Benjamin Netanyahu, Israel’s Longest-Serving Prime Minister

The Fellowship  |  April 24, 2020

Bibi in a suit at a podium speaking while Israeli flags are behind him.

Born: October 21, 1949, in Tel Aviv

Current role: Prime Minister of Israel

Other offices held: Deputy Minister of Foreign Affairs, Minister of Science and Technology, Minister of Religious Services, Minister of Justice, Minister of Housing and Construction, Minister of Finance, Minster of Foreign Affairs, Minister of Economic Strategy, Minister of Pensioner Affairs, Minister of Health

Family: Wife Sara, and three children – Noa, Yair, and Avner

Why you should know him: Raised in Jerusalem until his family moved to the Pennsylvania area in the late 1950s and then again in the mid 1960s, Netanyahu returned to Israel when he graduated from high school so he could enlist in the Israel Defense Forces (IDF).

During his time in the IDF he became the leader of an elite special forces unit, fought in the War of Attrition and the 1973 Yom Kippur War, and was wounded by friendly fire during the rescue of a hijacked flight in 1972. After his military stint, Netanyahu returned to the States to attend MIT and Harvard.

In 1976, Netanyahu lost his brother in Operation Entebbe, and in 1978 he returned to Israel to work for an NGO studying terrorism. From 1984 to 1988 he served as the Israeli ambassador to the U.N. In 1988, Netanyahu was elected to the Knesset and was appointed Deputy Minister of Foreign Affairs. He held various posts in the Knesset until he was elected prime minister in 1996. During his first term, he was known for fighting terror and advancing the peace process.

After a few years in the private sector, Netanyahu returned to politics in 2002, when he became Minister of Foreign Affairs, then Minister of Finance in 2003. In 2009 he was again elected Prime Minister, the post he still holds today, and will for the next 18 months.

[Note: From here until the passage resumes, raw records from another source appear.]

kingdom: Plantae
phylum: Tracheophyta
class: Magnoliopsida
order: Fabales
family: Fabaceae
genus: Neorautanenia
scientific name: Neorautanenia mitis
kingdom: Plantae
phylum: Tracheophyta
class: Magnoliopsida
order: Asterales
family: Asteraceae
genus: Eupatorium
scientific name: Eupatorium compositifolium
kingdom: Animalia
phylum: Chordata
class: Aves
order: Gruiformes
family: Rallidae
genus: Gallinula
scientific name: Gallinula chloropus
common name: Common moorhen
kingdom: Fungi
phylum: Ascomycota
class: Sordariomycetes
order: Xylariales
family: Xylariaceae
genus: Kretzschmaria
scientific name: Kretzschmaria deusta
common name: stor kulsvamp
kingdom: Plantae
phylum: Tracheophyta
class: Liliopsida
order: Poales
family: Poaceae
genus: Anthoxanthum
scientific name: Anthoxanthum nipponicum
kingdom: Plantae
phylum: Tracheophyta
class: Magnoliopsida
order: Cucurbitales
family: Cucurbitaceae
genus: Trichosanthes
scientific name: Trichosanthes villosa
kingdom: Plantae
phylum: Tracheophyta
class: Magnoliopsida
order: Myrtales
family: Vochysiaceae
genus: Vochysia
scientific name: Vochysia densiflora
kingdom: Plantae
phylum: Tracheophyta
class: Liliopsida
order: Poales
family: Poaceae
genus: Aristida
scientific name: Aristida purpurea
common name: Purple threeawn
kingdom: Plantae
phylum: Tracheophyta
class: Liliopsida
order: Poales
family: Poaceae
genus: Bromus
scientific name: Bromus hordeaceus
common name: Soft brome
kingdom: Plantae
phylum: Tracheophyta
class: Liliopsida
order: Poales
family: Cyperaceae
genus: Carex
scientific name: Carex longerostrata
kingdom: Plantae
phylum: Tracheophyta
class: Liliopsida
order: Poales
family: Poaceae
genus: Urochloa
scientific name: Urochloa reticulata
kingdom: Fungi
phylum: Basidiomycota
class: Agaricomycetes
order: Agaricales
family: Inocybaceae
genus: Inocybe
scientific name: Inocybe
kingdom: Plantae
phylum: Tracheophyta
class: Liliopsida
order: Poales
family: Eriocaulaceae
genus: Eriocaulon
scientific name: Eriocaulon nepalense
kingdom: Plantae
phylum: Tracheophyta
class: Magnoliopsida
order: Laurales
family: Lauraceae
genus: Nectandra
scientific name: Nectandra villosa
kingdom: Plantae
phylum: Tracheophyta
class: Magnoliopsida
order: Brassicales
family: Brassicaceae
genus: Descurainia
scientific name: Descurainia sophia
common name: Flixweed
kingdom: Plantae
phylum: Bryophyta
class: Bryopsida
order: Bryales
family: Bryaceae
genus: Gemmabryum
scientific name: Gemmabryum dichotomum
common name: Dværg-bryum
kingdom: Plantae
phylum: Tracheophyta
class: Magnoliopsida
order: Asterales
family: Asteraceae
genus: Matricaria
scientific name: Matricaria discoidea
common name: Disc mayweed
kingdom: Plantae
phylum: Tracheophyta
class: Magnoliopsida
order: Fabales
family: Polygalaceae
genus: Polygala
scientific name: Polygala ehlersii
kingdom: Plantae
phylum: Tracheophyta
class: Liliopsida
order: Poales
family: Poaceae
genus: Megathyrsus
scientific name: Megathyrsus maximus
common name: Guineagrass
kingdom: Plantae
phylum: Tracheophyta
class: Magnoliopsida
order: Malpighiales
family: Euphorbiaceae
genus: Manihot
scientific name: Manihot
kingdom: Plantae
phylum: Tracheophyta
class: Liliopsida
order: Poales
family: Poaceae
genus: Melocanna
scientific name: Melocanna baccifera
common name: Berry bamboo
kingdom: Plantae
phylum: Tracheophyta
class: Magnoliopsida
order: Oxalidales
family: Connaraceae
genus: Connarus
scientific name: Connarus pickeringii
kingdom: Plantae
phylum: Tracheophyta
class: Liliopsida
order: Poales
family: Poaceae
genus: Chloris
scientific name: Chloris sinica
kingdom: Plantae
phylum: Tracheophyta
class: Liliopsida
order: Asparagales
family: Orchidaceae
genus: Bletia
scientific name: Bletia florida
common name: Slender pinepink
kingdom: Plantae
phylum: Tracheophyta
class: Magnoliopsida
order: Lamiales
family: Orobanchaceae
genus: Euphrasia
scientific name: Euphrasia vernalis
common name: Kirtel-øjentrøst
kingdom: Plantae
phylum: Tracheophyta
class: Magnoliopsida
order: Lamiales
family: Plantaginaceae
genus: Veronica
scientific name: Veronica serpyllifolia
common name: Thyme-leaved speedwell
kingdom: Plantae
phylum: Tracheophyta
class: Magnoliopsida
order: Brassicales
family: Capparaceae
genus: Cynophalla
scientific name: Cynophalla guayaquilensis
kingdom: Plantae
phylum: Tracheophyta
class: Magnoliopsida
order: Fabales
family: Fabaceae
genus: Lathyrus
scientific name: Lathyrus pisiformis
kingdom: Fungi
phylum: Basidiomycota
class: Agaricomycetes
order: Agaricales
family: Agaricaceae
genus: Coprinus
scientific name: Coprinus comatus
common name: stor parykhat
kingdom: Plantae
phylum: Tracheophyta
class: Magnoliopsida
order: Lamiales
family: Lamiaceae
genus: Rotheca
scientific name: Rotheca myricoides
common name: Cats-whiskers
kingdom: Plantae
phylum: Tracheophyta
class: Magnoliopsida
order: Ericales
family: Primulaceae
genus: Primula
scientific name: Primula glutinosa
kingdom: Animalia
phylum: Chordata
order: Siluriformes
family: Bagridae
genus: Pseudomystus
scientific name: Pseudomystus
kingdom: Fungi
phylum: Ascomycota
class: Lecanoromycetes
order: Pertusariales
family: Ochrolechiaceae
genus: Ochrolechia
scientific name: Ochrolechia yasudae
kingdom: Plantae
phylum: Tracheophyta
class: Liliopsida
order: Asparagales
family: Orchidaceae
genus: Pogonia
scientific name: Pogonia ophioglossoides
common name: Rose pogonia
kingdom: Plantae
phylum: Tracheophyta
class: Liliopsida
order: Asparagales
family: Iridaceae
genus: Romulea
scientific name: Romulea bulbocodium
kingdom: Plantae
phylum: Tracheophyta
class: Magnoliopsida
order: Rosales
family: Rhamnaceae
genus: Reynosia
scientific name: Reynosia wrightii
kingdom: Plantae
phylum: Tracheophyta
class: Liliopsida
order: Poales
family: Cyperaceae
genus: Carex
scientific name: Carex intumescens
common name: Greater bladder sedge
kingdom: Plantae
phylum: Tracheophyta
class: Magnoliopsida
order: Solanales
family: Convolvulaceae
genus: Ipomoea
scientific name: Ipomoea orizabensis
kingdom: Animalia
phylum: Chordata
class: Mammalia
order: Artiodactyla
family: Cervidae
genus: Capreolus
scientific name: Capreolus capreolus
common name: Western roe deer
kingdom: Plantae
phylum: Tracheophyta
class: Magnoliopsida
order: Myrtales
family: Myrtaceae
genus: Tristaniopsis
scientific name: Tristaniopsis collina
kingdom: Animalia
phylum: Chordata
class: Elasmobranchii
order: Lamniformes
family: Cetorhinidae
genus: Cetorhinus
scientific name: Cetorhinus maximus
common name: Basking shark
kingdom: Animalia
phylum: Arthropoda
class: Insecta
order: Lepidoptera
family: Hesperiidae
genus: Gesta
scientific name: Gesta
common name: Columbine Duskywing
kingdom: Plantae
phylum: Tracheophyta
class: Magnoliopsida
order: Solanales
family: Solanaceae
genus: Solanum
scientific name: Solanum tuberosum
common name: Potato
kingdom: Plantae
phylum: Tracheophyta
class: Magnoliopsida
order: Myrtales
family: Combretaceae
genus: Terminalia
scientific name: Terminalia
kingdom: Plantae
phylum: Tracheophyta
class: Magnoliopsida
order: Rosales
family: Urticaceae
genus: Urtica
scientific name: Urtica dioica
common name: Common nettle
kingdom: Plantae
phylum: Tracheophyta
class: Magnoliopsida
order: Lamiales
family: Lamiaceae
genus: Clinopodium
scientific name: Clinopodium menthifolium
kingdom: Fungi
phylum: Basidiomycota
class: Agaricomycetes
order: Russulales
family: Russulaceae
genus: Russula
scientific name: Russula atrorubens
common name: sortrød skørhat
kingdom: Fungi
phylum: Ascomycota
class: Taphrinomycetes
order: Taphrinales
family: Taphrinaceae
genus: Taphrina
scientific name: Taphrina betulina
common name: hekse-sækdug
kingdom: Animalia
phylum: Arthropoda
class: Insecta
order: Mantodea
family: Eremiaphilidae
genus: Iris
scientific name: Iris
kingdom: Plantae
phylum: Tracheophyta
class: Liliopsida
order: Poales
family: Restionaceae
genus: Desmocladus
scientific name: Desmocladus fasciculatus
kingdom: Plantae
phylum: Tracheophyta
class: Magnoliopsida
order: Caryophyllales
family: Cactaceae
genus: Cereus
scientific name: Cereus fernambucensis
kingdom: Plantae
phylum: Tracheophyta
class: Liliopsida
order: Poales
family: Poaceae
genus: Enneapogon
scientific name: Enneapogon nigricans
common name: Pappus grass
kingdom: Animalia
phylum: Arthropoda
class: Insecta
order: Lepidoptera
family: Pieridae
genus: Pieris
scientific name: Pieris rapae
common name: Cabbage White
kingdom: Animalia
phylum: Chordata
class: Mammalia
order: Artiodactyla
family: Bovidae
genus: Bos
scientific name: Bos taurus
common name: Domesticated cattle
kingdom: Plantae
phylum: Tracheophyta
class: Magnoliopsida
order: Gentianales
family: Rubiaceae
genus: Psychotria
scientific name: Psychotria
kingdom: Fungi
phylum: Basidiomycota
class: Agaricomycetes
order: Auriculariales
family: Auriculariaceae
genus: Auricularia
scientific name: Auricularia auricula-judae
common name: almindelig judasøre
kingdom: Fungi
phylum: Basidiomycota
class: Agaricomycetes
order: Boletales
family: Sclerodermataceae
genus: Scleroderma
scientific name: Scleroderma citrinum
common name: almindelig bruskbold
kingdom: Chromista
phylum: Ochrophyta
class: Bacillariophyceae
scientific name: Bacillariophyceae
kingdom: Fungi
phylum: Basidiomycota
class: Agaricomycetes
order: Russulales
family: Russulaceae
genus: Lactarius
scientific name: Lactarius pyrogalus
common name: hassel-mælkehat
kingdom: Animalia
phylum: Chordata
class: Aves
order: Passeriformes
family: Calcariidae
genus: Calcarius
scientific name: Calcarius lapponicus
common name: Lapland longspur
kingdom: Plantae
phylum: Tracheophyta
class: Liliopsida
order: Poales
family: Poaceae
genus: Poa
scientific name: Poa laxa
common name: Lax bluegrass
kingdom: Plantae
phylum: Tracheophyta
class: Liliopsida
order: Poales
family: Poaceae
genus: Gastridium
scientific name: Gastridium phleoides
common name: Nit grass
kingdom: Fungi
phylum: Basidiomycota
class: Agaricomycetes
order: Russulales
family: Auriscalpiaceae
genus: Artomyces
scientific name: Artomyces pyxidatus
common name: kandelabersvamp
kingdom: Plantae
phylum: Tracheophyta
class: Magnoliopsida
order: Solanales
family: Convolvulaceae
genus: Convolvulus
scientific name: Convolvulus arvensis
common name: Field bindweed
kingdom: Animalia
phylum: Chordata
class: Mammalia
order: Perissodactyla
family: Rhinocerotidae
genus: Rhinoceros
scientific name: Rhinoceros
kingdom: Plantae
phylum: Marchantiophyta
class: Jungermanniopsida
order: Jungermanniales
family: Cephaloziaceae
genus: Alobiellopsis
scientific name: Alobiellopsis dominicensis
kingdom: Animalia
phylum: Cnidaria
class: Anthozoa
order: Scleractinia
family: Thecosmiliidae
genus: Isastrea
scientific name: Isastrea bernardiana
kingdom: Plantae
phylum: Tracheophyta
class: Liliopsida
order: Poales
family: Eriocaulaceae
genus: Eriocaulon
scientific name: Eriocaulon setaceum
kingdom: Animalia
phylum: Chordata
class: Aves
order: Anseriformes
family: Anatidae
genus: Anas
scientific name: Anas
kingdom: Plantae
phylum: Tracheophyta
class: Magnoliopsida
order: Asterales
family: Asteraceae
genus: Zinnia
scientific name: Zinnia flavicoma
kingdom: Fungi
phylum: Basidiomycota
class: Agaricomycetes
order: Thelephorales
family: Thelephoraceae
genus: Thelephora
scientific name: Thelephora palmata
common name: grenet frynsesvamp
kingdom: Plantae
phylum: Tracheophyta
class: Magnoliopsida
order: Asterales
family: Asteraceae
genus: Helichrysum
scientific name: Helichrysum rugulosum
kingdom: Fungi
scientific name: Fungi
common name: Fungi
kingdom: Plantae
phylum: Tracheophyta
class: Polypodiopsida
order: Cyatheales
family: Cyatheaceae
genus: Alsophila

Books: Self Portrait of a Hero: From the Letters of Jonathan Netanyahu 1963-1976, International Terrorism: Challenge and Response, Terrorism: How the West Can Win, A Durable Peace: Israel and Its Place Among the Nations, and Fighting Terrorism: How Democracies Can Defeat Domestic and International Terrorism.

Also interesting: When Netanyahu worked at the Boston Consulting Group in the late 1970s, he was a colleague of Mitt Romney. Netanyahu became a grandfather in 2009. And he has long been a friend of The Fellowship.

In his own words: “Our policy is very simple. The Jewish state was set up to defend Jewish lives, and we always reserve the right to defend ourselves.”